El segundo gran desafío estratégico al que se enfrenta el mundo occidental es la aparición de varias nuevas grandes potencias. En un primer momento en Asia (China, India, Indonesia...) y más adelante en el propio continente americano (Brasil, México o una posible Unión Iberoamericana más adelante). Los chinos de hecho han reemplazado ya a la antigua Unión Soviética como el principal adversario estratégico de los norteamericanos. Los cálculos de los economistas apuntan a que el “sorpasso” se producirá, en términos de PIB, en torno al año 2025, y lo que vendrá después será la sustitución paulatina de los occidentales por los orientales en los diversos escenarios políticos mundiales. Lo que Occidente tiene ante sí es un declive paulatino, durante la primera mitad del siglo XXI, que la ya interminable crisis económica europea no deja de agudizar y de acercar y que la previsible decadencia que cité más arriba rematará.

Y el tercer gran desafío estratégico lo constituyen los propios límites del sistema capitalista. Creo que a estas alturas de la historia es ya evidente que la manera que hoy tenemos de organizar la sociedad es insostenible a largo plazo. Las costuras del capitalismo están saltando, se mire hacia donde se mire y la política del avestruz que se ha seguido hasta ahora ha demostrado, como dice el refrán, que es “pan para hoy y hambre para mañana”. El modelo global tiene que ser refundado, pero en esa tarea, desde luego, no van a estar los representantes del viejo orden. Es obvio que lo tienen que protagonizar nuevos actores y que el impulso tiene que venir desde zonas muy alejadas de los centros de decisión del pasado.

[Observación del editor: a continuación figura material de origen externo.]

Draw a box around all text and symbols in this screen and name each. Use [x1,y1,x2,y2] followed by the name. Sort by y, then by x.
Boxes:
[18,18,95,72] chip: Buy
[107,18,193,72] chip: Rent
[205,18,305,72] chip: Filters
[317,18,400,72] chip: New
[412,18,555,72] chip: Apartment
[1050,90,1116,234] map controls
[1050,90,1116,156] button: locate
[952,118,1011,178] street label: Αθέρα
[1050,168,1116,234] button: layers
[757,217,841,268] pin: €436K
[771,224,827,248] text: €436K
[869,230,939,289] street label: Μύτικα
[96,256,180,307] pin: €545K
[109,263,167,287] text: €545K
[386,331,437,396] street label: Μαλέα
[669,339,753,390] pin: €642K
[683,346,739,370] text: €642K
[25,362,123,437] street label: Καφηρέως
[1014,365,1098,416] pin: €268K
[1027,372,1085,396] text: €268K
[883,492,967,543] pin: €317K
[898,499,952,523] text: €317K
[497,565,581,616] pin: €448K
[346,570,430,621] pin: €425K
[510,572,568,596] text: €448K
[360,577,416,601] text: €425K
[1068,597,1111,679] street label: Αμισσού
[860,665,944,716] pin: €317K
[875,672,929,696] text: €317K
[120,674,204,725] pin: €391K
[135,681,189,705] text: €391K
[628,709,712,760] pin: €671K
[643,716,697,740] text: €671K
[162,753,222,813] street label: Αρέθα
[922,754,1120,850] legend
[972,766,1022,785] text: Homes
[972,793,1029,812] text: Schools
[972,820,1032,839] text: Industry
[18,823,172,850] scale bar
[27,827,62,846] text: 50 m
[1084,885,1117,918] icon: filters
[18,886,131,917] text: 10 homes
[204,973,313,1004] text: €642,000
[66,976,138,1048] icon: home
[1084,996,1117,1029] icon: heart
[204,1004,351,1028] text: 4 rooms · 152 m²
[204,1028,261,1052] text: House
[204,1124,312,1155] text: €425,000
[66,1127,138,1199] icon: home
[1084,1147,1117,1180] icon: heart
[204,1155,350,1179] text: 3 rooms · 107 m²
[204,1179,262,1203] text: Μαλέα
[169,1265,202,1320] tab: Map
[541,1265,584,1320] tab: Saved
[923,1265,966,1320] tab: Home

Volviendo a nuestro hilo original les recuerdo que estábamos hablando del papel que el Reino Unido venía desempeñando como puente entre las dos orillas del Atlántico y lo convertían en una pieza esencial dentro del mundo occidental. Como he explicado después parece evidente que en el futuro inmediato de ese mundo se está preparando una gran tempestad que puede poner en peligro, a medio plazo, el modelo completo. Si el futuro de Francia y de Italia, como ya dije, estaba ligado al de la Unión Europea, el de Inglaterra lo está al de Occidente en general, tiene un poco más de tiempo que aquellos, pero no demasiado más. Forma parte de un mundo en declive que se va hundiendo despacio, y que aún conserva buena parte de su viejo poder; pero lo que tiene ante sí no es más que una decadencia paulatina. Estamos viviendo una época que recuerda a los últimos tiempos del Imperio Romano.